Opinión de
EcoDiario
Reflexionando el evangelio | Ocho días después
Reflexionando el evangelio | Ocho días después
II Domingo de Pascua o de la Divina Misericordia
“Ocho días después, se les apareció Jesús”
Juan 20, 19-31
“Ocho días después” habla de tiempo, tiempos, futuro, circunstancias, entornos, eternidad... No podemos sustraernos al tiempo y sus acompañantes. Nuestra vida transcurre, corre, es vivida, afirmada, negada, dignificada, pisoteada..., en el tiempo y sus tiempos.
“Ocho días después” habla también de Cristo Resucitado que vive y actúa en el tiempo: al amanecer, muy temprano, al atardecer, en la noche, de nuevo, ocho días, después... La misericordia de Dios es eterna, aleluya, aleluya, es nuestra respuesta en el segundo domingo de Pascua. Pero la misericordia eterna de Dios se manifiesta, ‘se hace’, trabaja en el tiempo de las personas, las comunidades, el mundo. Se hace gracia, don, oportunidad en los contextos históricos, sociales, culturales de los peregrinos por la vida.
La confesión central de nuestra fe es la Resurrección del Crucificado el primer Viernes Santo de la historia. Jesús Vivo es el anuncio que la Iglesia proclama, celebra y comparte desde hace dos mil años, en el hoy del “ocho días después”. La liturgia de los Domingos de Pascua nos presenta qué significa que Jesús está vivo en nuestras circunstancias y entornos.

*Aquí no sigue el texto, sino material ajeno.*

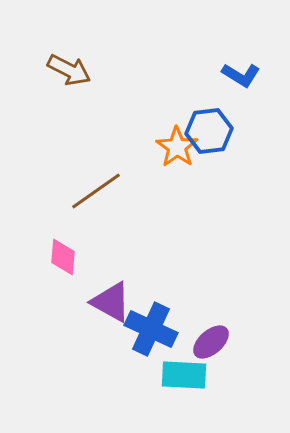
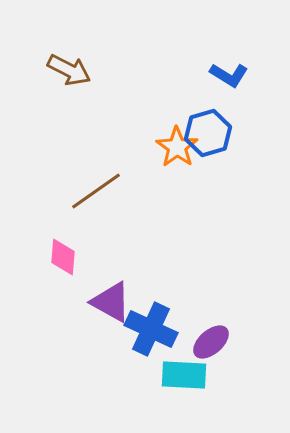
blue L-shape: moved 12 px left
blue hexagon: moved 1 px left, 2 px down; rotated 9 degrees counterclockwise
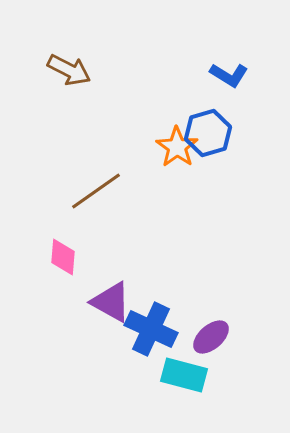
purple ellipse: moved 5 px up
cyan rectangle: rotated 12 degrees clockwise
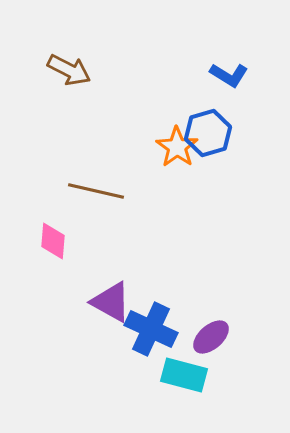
brown line: rotated 48 degrees clockwise
pink diamond: moved 10 px left, 16 px up
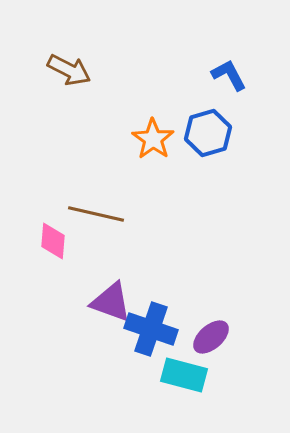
blue L-shape: rotated 150 degrees counterclockwise
orange star: moved 24 px left, 8 px up
brown line: moved 23 px down
purple triangle: rotated 9 degrees counterclockwise
blue cross: rotated 6 degrees counterclockwise
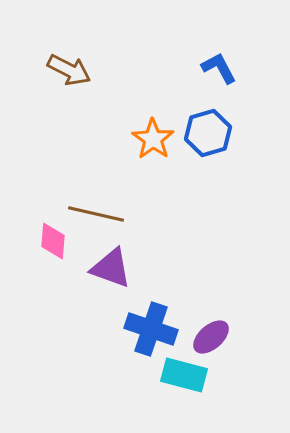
blue L-shape: moved 10 px left, 7 px up
purple triangle: moved 34 px up
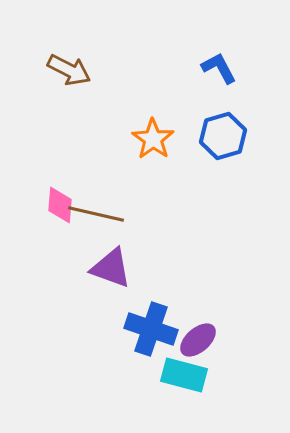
blue hexagon: moved 15 px right, 3 px down
pink diamond: moved 7 px right, 36 px up
purple ellipse: moved 13 px left, 3 px down
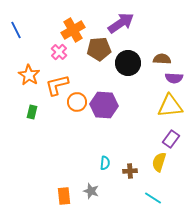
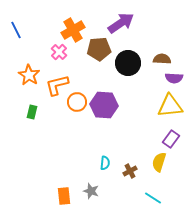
brown cross: rotated 24 degrees counterclockwise
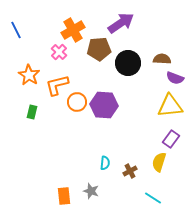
purple semicircle: moved 1 px right; rotated 18 degrees clockwise
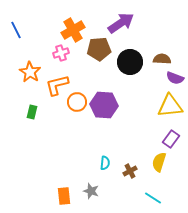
pink cross: moved 2 px right, 1 px down; rotated 28 degrees clockwise
black circle: moved 2 px right, 1 px up
orange star: moved 1 px right, 3 px up
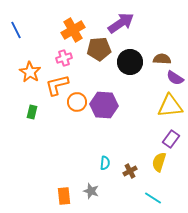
pink cross: moved 3 px right, 5 px down
purple semicircle: rotated 12 degrees clockwise
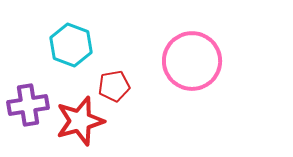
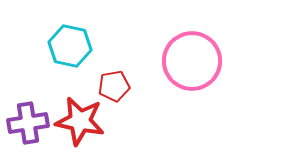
cyan hexagon: moved 1 px left, 1 px down; rotated 9 degrees counterclockwise
purple cross: moved 18 px down
red star: rotated 27 degrees clockwise
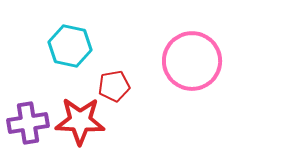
red star: rotated 9 degrees counterclockwise
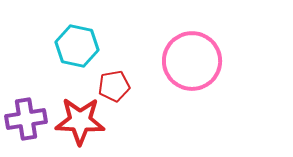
cyan hexagon: moved 7 px right
purple cross: moved 2 px left, 4 px up
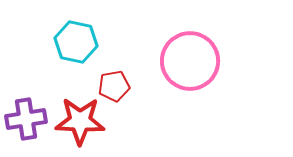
cyan hexagon: moved 1 px left, 4 px up
pink circle: moved 2 px left
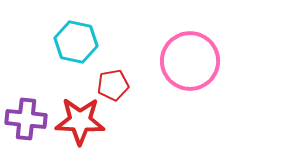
red pentagon: moved 1 px left, 1 px up
purple cross: rotated 15 degrees clockwise
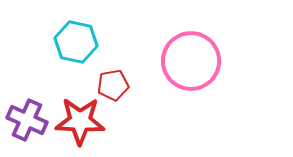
pink circle: moved 1 px right
purple cross: moved 1 px right, 1 px down; rotated 18 degrees clockwise
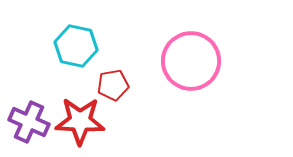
cyan hexagon: moved 4 px down
purple cross: moved 2 px right, 2 px down
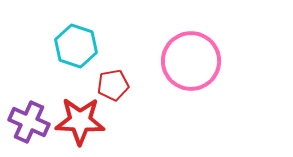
cyan hexagon: rotated 6 degrees clockwise
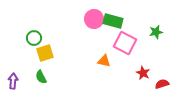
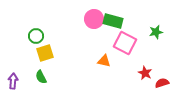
green circle: moved 2 px right, 2 px up
red star: moved 2 px right
red semicircle: moved 1 px up
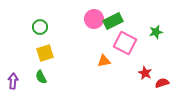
green rectangle: rotated 42 degrees counterclockwise
green circle: moved 4 px right, 9 px up
orange triangle: rotated 24 degrees counterclockwise
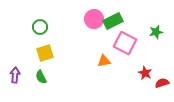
purple arrow: moved 2 px right, 6 px up
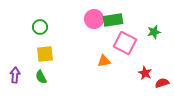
green rectangle: moved 1 px up; rotated 18 degrees clockwise
green star: moved 2 px left
yellow square: moved 1 px down; rotated 12 degrees clockwise
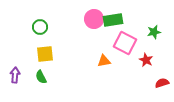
red star: moved 1 px right, 13 px up
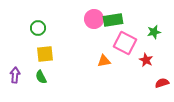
green circle: moved 2 px left, 1 px down
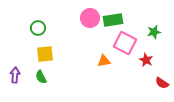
pink circle: moved 4 px left, 1 px up
red semicircle: rotated 128 degrees counterclockwise
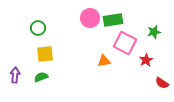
red star: rotated 16 degrees clockwise
green semicircle: rotated 96 degrees clockwise
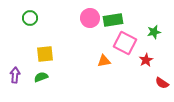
green circle: moved 8 px left, 10 px up
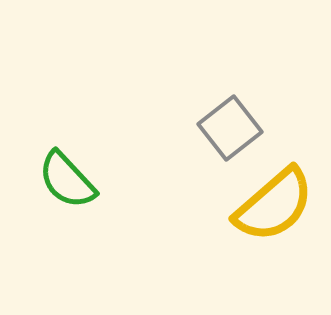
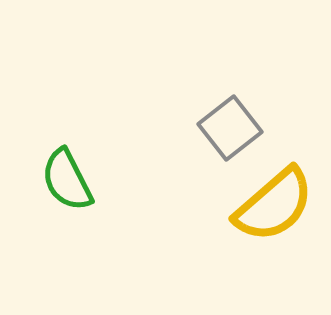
green semicircle: rotated 16 degrees clockwise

En este domingo Jesús Resucitado aparece muy activo atendiendo a los suyos que están “muertos de miedo”. Entra donde ellos se encierran, en sus miedos, en sus escondites. Los saluda con el don de la paz y los miedos dan paso a la confianza, la alegría, el futuro garantizado. El Viviente ha vencido el miedo y por eso es capaz de infundir, transmitir, llenar de paz a los suyos. El saludo/don de la paz del Resucitado sigue actuando ‘ocho días después’ en las celebraciones litúrgicas, en todo lugar, a cualquier edad. La misericordia de Dios es eterna, aleluya, aleluya.
El Señor Resucitado se presenta también exhalando aliento, su aliento, su ánimo, su vida. Es otra imagen que escoge hoy el Evangelio para decirnos que el Resucitado es quien tiene tal plenitud de vida que puede hacernos vivir y sacarnos de nuestros miedos con su aliento y el perdón de los pecados. La misericordia de Dios es eterna, aleluya, aleluya, seguiremos cantando ‘ocho días’ después hasta la eternidad.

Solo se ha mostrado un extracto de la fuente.